═══ Record extracts
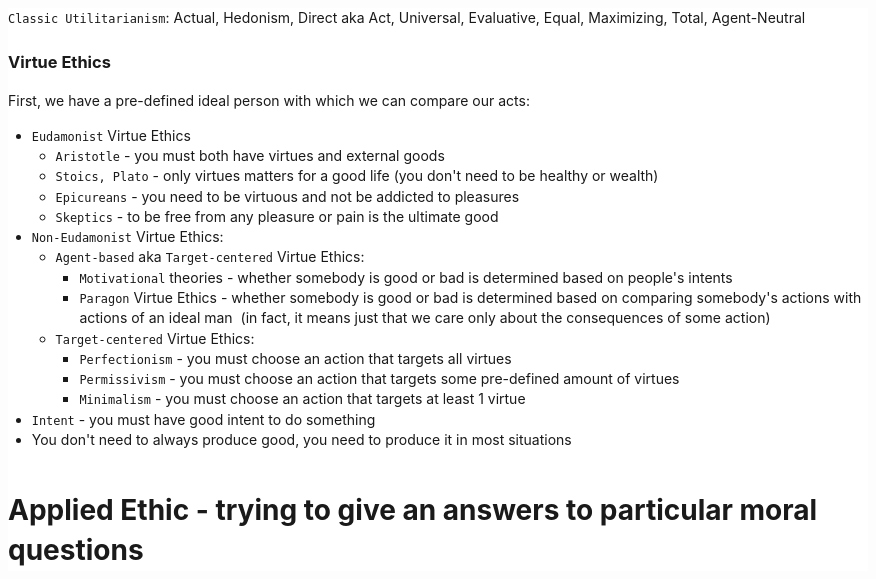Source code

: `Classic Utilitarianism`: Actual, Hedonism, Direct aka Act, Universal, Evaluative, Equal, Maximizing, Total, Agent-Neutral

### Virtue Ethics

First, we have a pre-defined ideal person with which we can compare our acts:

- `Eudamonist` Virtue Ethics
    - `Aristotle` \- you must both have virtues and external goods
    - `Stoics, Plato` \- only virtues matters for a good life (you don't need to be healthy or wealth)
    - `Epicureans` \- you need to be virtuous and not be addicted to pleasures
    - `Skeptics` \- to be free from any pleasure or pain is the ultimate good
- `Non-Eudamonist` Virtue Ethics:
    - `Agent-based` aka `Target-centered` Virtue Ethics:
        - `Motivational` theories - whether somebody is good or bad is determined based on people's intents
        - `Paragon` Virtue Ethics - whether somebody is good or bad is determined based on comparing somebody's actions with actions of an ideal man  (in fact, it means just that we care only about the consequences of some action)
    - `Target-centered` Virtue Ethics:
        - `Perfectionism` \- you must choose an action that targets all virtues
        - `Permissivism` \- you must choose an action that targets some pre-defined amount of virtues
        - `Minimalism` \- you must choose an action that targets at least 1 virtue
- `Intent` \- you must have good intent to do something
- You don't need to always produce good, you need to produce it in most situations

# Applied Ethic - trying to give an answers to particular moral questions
══════
▶ _Problem description_
All lines carrying the word "with" must be copied from the data above.

▶ _Written solution_
First, we have a pre-defined ideal person with which we can compare our acts:
        - `Paragon` Virtue Ethics - whether somebody is good or bad is determined based on comparing somebody's actions with actions of an ideal man  (in fact, it means just that we care only about the consequences of some action)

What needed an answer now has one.